UnSouled (Unwind Dystology) I thought this was to be the last book in the Unwind series, then realized about 20 pages from the end that unless there was going to be a very rapid tying up of everything, it obviously wasn't. A quick Google search explained that no, it isn't the last book in the series and I have to wait longer for the last book?! No! It's been awhile since I reviewed the first book in the Unwind series and since it's really hard to review the third book, I'll just tell you why you should look into this series. Unwind (book 1) takes place in a dystopian future set after the Heartland War, a war fought over the issue of pro-choice vs. pro-life. Both sides came to an agreement: abortion is illegal, but if you have an unwanted baby, you can leave it on someone's porch, as long as you don't get caught. This is called storking. If you're storked, you're obligated to raise this child. Oh, and there's another catch… somewhere along the way, someone invented a technology that allowed every part of the human body to be harvested as an organ donation. Amazing, right? Except that there's always a need for organ and well, with the public school system in collapse in the midst of the Heartland War, there was this issue of these pesky, feral teens running around. So, a new law was put in place where you can choose to Unwind (full body organ donation) your child at the age of 13. Storked children are often at the most risk, but biological parents choose to Unwind children who misbehave. And children in state homes are at the highest risk, unless they can demonstrate they have something worth saving. This is not a pro-life/pro-choice statement disguised in a book, not by any means, but it is a powerful book on maybe how we treat children and teens in our society. The third book was as strong as the first and I absolutely cannot wait for the fourth and final book.
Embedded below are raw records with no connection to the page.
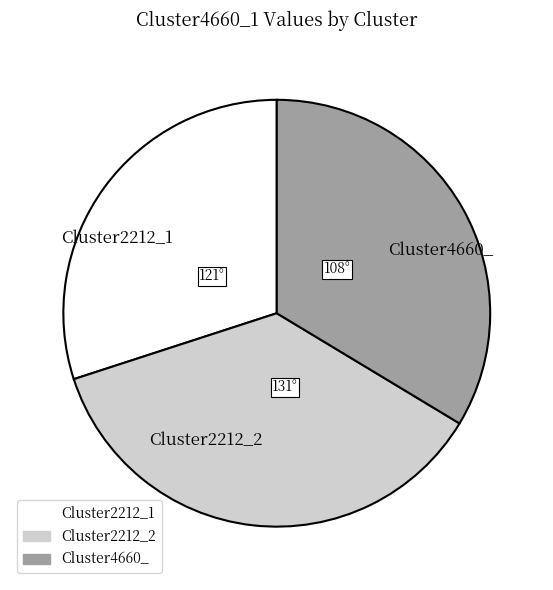

Does Cluster2212_1 represent more than half of the total?

No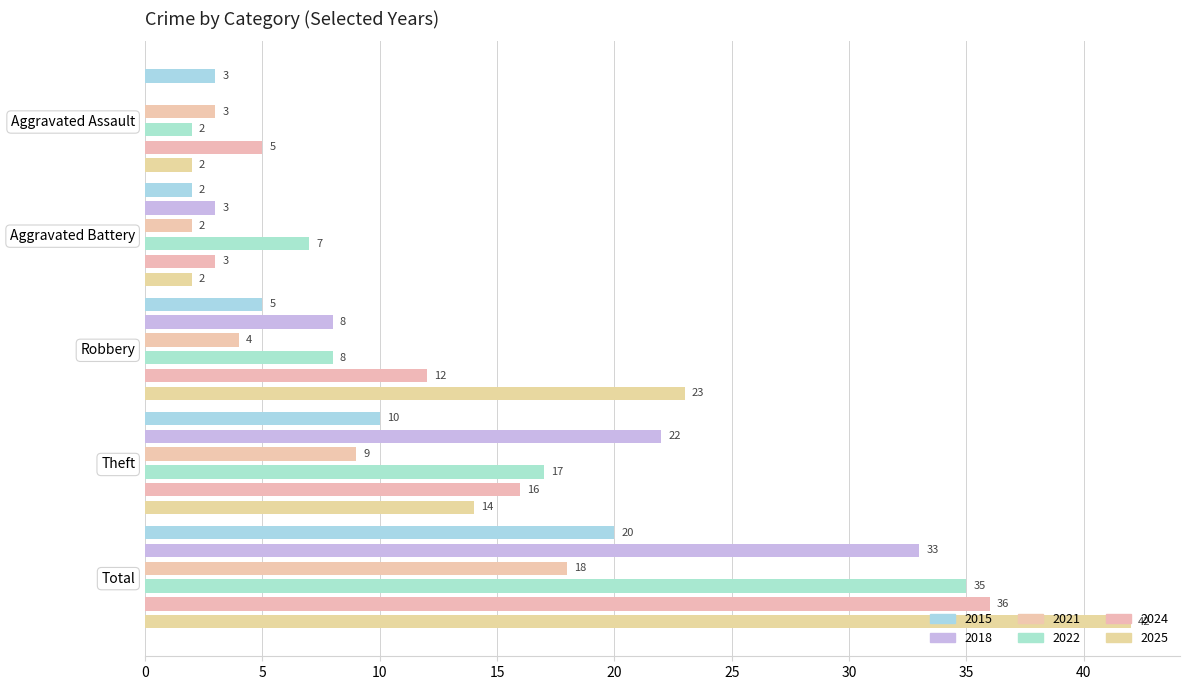

What is the approximate value of 2018 at Total, to the nearest 10?

30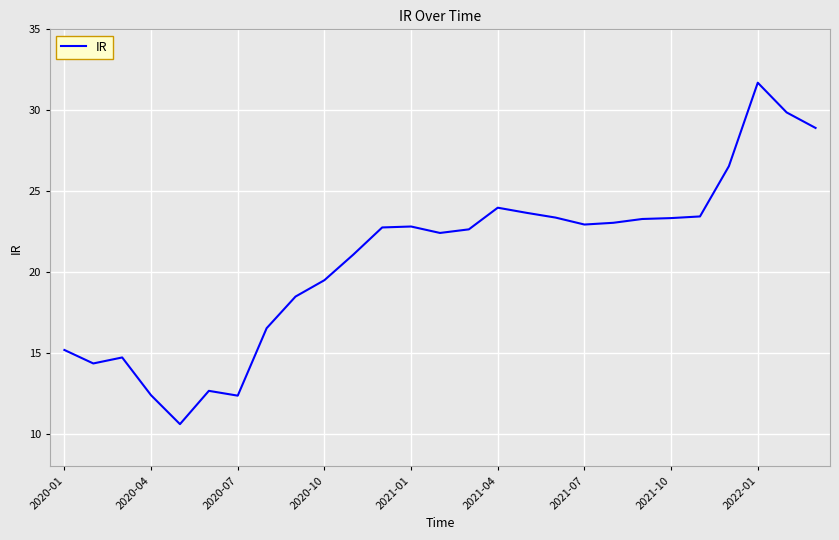

What is the smallest value displayed?

10.6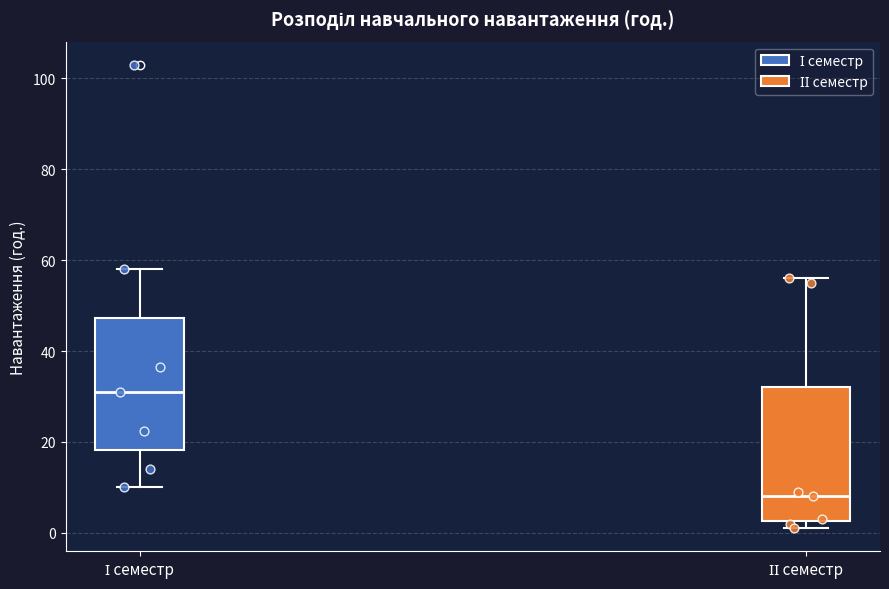

Which box's median line is the highest?

І семестр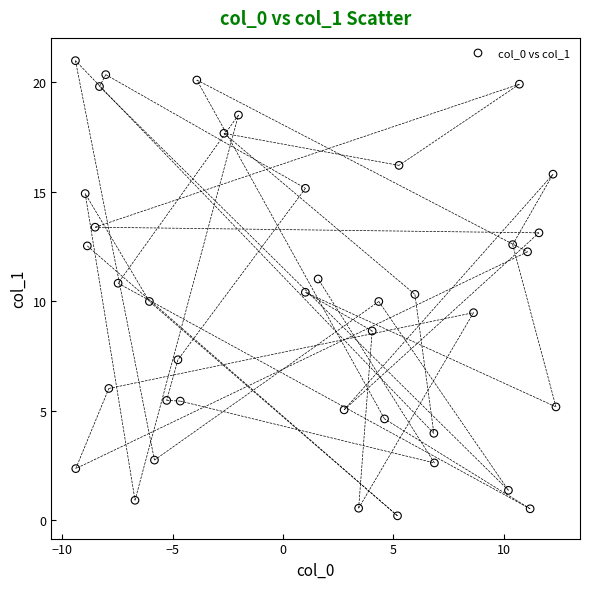

What is the range of Y values (max minus min)?

20.8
The Signature of All Things: A Novel I am one of the five people who did not read Eat, Pray, Love, so I wasn't sure what to expect of this author. I was pleasantly, incredibly surprised. Despite being a pretty big book, I finished this over the weekend because I was very drawn in to the story and characters. This book follows Henry Whittaker and later, his daughter Alma through much of the 18th and 19th century. Both are interested in matters of botany, both of which take them over the globe. Henry was a boy who went from poor to wealth, but despite raising Alma in luxury, Henry and his wife Beatrix still instilled a work ethic in her. Indeed, every night Beatrix would sit with Alma and her adopted sister Prudence and recount how they could have bettered themselves that day. As the story evolves, Alma enters into a tenuous love with a man named Ambrose who makes his living (if you can call it that) drawing orchids. She becomes somewhat of a scholar in the field of studying mosses, yet not as well known as if she'd been a man. She travels to Tahiti and discovers much about life and herself. There's so much more, but you should definitely read this one for yourself.
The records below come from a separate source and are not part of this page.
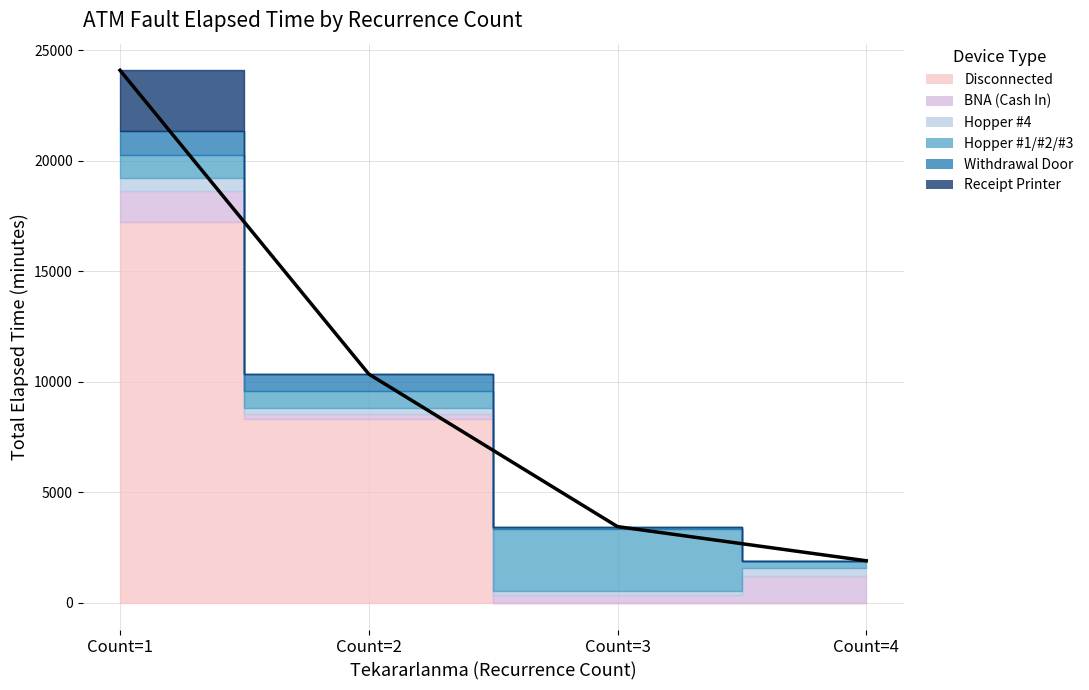

Reading right to left, transcribe all the data shown in this chart.

Disconnected: 4=0	3=0	2=8325	1=17235
BNA (Cash In): 4=1200	3=360	2=240	1=1395
Hopper #4: 4=375	3=165	2=255	1=600
Hopper #1/#2/#3: 4=300	3=2835	2=765	1=1050
Withdrawal Door: 4=30	3=90	2=765	1=1050
Receipt Printer: 4=0	3=0	2=0	1=2760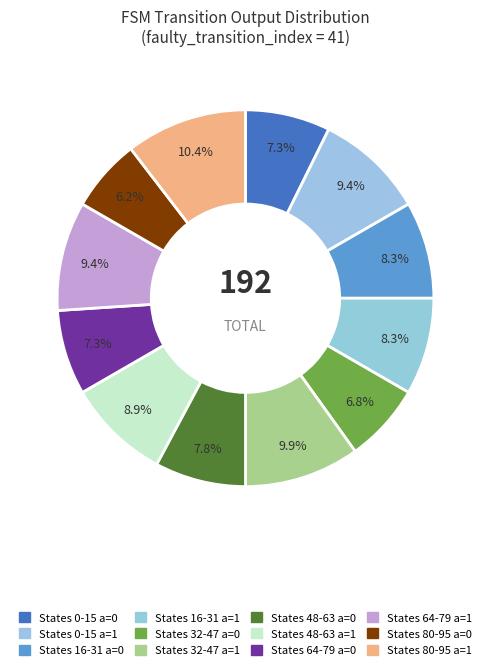

What is the largest slice in the pie chart?

output_symbol=1 (state 80-95)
The Absolutely True Diary of a Part-Time Indian I've been wanting to read this book for awhile now and finally got around to it. Junior is a teen growing up on the Spokane Indian Reservation who doesn't feel like he belongs. When he gets a math book, opens it and sees his mother's name on the inside cover, he snaps. He realizes they get so little at the reservation that their supplies are outdated by thirty years. He realizes he has to get off the reservation or he will never leave, so he makes the move to transfer to the school for rich white kids, where the only other Indian is their mascot. I loved this book. It was based on the author's own experience and it spoke of the rage and sadness felt at the plight of his people, at the poverty and alcoholism, but it was also so funny and had such strong voice. It was an incredibly easy read, and I found myself feeling like I knew Junior and wanting to read so much more.